WHAT TO DO: In the data that follows, count each line with the string "says"; the reply is the number only.
(Beginning of PROVIDED INFORMATION)
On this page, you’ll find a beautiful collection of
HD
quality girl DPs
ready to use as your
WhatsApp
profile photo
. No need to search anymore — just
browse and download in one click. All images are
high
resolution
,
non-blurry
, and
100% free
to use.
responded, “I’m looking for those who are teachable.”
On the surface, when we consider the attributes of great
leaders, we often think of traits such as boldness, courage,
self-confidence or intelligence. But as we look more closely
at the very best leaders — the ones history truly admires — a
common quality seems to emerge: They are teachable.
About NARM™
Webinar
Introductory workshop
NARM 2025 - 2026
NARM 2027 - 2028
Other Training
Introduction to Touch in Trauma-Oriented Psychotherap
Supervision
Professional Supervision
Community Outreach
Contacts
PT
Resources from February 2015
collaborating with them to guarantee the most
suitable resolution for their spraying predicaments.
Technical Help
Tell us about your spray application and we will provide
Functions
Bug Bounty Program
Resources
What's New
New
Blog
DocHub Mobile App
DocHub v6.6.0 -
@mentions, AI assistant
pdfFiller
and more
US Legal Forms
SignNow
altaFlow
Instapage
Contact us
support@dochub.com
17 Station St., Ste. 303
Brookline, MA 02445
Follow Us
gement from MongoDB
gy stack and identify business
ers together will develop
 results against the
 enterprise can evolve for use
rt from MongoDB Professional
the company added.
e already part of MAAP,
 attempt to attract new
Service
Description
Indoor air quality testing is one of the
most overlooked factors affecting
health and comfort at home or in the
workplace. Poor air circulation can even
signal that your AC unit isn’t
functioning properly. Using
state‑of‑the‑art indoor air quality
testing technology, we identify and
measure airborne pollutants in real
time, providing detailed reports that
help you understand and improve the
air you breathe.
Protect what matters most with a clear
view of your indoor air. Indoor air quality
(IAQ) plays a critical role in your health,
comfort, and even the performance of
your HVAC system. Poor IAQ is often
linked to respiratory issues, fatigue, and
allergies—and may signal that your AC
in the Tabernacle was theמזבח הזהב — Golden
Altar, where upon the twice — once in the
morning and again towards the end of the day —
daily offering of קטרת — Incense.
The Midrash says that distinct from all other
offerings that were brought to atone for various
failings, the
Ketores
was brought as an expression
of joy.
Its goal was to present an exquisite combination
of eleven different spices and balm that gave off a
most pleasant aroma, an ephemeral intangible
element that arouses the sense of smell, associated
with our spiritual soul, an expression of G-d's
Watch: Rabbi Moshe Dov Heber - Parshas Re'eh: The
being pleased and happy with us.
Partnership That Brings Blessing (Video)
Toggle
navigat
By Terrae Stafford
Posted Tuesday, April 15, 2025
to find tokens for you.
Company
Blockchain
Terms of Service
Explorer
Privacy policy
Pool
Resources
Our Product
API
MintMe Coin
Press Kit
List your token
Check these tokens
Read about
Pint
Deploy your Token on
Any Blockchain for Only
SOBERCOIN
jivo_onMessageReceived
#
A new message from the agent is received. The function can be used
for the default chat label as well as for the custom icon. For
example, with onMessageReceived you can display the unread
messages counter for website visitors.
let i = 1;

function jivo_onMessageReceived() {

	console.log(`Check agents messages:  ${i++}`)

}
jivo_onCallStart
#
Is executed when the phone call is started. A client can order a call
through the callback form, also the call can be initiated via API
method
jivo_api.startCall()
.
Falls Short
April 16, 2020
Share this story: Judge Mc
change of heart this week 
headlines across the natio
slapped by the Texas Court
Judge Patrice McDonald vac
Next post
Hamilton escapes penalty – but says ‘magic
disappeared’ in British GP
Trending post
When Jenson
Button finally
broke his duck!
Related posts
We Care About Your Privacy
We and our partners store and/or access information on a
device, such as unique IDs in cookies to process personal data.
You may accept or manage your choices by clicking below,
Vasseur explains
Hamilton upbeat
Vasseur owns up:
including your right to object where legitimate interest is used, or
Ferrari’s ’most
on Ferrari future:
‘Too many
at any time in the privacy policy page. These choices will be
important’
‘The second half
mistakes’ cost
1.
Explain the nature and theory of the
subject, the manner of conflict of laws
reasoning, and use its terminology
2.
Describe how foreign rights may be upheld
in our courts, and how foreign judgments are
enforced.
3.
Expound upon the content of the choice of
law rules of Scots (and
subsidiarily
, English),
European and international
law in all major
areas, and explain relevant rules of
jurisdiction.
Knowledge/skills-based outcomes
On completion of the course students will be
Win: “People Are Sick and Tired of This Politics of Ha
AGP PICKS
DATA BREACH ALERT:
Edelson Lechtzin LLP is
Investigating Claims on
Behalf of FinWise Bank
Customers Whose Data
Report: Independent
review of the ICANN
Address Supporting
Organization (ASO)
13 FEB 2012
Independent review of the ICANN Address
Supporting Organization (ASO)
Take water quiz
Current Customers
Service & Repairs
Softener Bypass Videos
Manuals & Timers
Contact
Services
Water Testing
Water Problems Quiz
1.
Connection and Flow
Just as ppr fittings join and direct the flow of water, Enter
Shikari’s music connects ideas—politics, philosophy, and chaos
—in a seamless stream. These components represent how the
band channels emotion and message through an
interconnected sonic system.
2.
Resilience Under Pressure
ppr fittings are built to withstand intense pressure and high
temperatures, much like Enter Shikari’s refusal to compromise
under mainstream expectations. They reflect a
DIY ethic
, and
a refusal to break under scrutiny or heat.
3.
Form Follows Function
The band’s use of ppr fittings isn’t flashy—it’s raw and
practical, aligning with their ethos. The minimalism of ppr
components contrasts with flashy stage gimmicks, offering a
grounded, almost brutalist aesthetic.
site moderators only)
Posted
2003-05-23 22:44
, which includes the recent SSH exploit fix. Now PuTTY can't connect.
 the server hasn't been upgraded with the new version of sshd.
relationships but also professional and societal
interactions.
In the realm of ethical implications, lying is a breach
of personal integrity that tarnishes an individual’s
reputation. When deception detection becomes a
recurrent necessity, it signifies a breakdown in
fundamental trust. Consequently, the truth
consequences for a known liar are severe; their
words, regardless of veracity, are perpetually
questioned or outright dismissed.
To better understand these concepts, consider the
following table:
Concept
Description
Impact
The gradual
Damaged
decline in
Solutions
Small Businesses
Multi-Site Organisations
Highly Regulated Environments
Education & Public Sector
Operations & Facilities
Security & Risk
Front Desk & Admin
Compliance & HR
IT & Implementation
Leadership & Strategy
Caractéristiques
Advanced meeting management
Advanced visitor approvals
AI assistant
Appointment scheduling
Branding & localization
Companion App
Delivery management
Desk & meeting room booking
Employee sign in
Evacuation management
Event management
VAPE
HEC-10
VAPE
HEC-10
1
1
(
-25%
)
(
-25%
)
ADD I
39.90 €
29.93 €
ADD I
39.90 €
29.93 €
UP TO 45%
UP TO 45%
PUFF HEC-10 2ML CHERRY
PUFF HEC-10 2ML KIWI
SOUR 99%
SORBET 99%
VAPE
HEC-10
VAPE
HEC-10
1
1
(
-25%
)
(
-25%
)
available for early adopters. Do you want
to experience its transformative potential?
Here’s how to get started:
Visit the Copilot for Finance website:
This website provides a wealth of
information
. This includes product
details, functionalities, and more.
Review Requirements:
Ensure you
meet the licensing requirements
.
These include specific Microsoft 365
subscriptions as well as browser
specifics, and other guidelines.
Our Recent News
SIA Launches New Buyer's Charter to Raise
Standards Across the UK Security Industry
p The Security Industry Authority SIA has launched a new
(End of PROVIDED INFORMATION)
EXERCISE SOLUTION: 2